Males are about 10-13 cm long from snout to vent, while females are 8-11 cm. The large head is broad and stubby, with a short rounded snout.
The males have a paired internal vocal sac and three short ridges of small black spines along the inner surface of the first manual digit. Breeding males also develop hair-like dermal papillae that extend along the flanks and thighs. These contain arteries and are thought to increase the surface area for the purpose of absorbing oxygen (comparably to external gills of the aquatic stage), which is useful as the male stays with his eggs for an extended period of time after they have been laid in the water by the female.

The species is terrestrial, but returns to the water for breeding, where egg masses are laid onto rocks in streams. The quite muscular tadpoles are carnivorous and feature several rows of horned teeth. Adults feed on slugs, myriapods, spiders, beetles, and grasshoppers.

The hairy frog is also notable in possessing retractable "claws", which it may project through the skin, apparently by intentionally breaking the bones of the toe. These are not true claws, as they are made of bone, not keratin. In addition, there is a small bony nodule nestled in the tissue just beyond the frog's fingertip. When sheathed, each claw is anchored to the nodule with tough strands of collagen. When the frog is grabbed or attacked, it breaks the nodule connection and forces the sharpened bones through the skin. Although a retraction mechanism is not known, it has been hypothesized that the claws later retract passively, while the damaged tissue is regenerated.
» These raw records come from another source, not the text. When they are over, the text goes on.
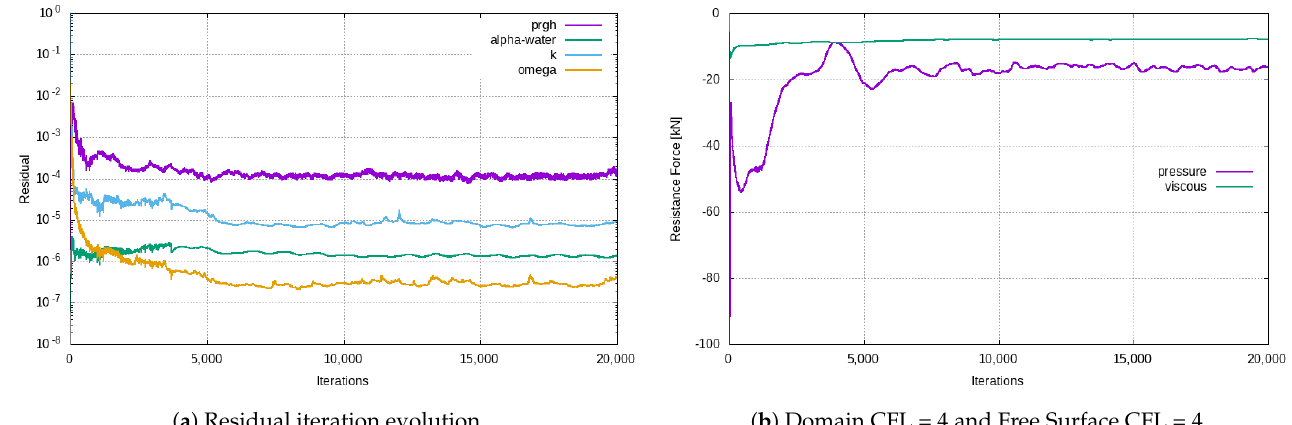
Figure 11. Residual and force evolution of viscous and pressure components acting on the Type 209/1300 submarine navigating at H / D = 0.33 and Fr = 0.194 using the fine grid.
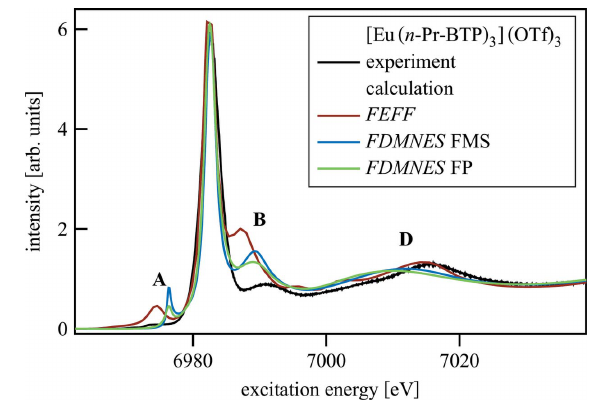
Figure 3 Gd L 3 -edge HR-XANES of [Gd( n -Pr-BTP) 3 ](OTf) 3 measured at the Gd L (cid:2) 1 and L (cid:3) 2 emission line.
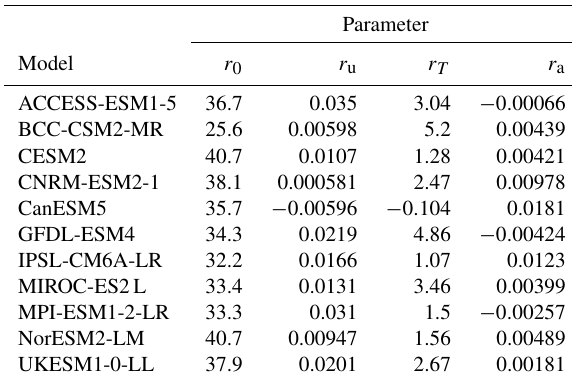
Table 3. Tuned CMIP6 carbon cycle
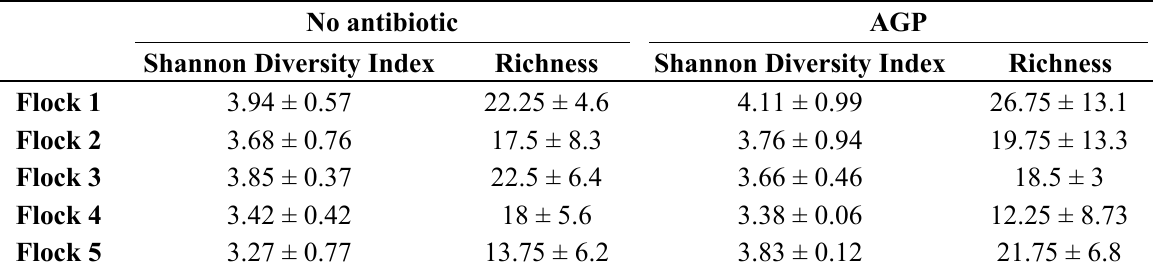
Table 3. Diversity of bacterial communities determined by 16S rRNA T-RFLP signal of litter from 5 sequential flocks of broiler chickens raised on commercial poultry farms. Two houses on each farm contained birds that were fed the AGP flavomycin or flavomycin + virginiamycin; two houses contained birds that were not fed antibiotics.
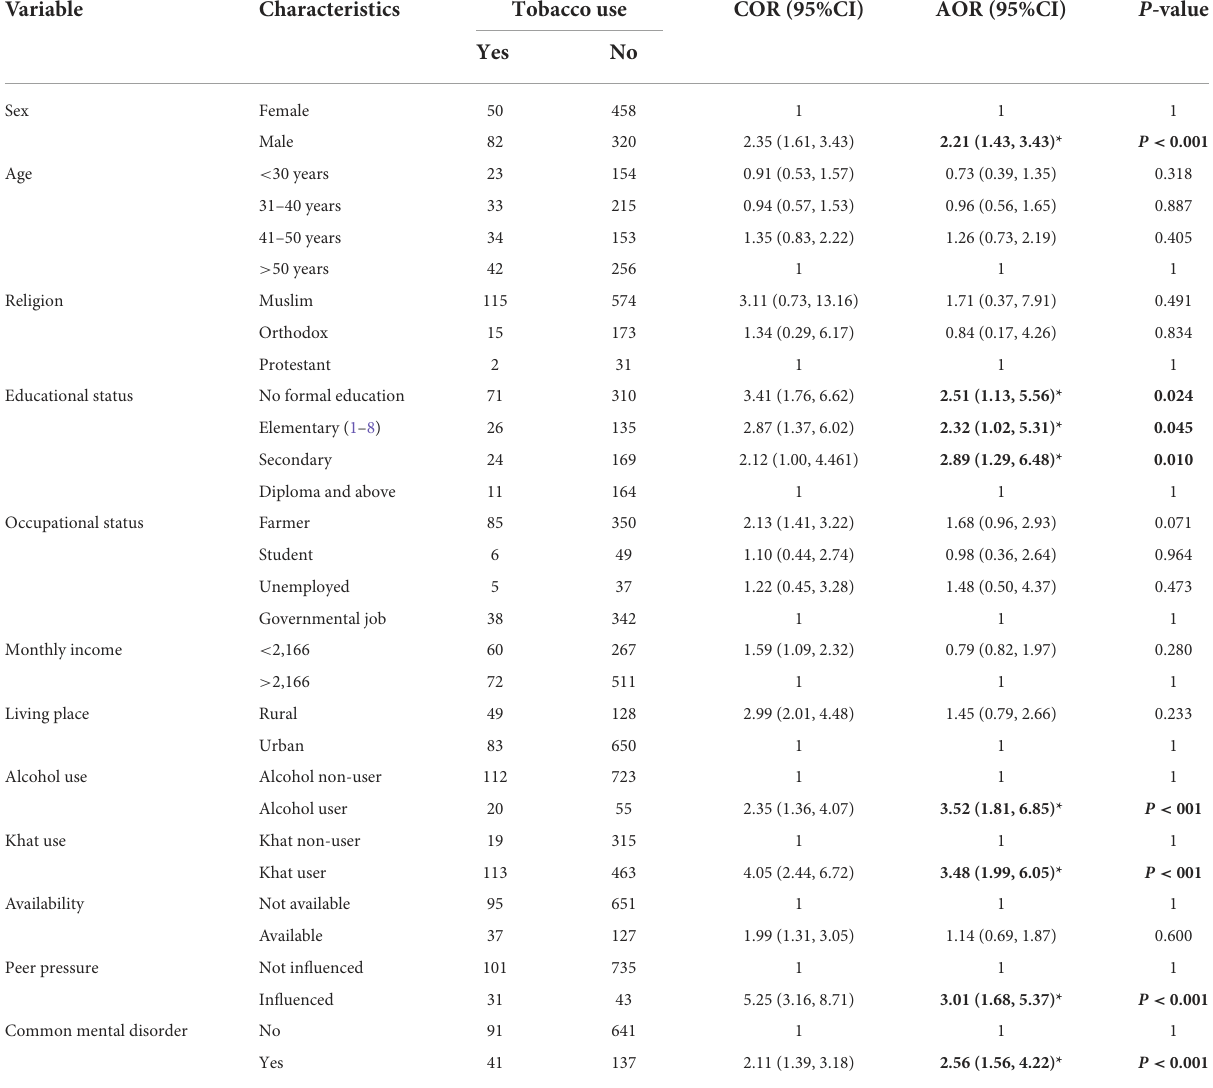
TABLE 3 Factors associated with tobacco use among adult residents of Harari regional state, Ethiopia, 2022 ( N = 910).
This type of natural weaponry appears to be unique in the animal kingdom, although the Otton frog possesses a similar "spike" in its thumb. An alternative hypothesis is that the broken bones could provide a better grip on rocks.

==Distribution==
It is found in Cameroon, Democratic Republic of the Congo, Equatorial Guinea, Gabon, Nigeria, and Angola, where it inhabits fast-flowing rivers in forests and agricultural lands that retain some cover (for example, plantations).

==Conservation status==
T. robustus faces habitat loss, pollution, hunting for food (to lesser extent, also for the wild animal trade), and perhaps chytridiomycosis. Some populations are decreasing, but it has a large range and is not considered threatened overall.

==Relationship with humans==
This species is roasted and eaten in Cameroon. They are hunted with long spears or machetes.
The Bakossi people traditionally believed that the frogs fall from the sky and, when eaten, would help childless couples become fertile.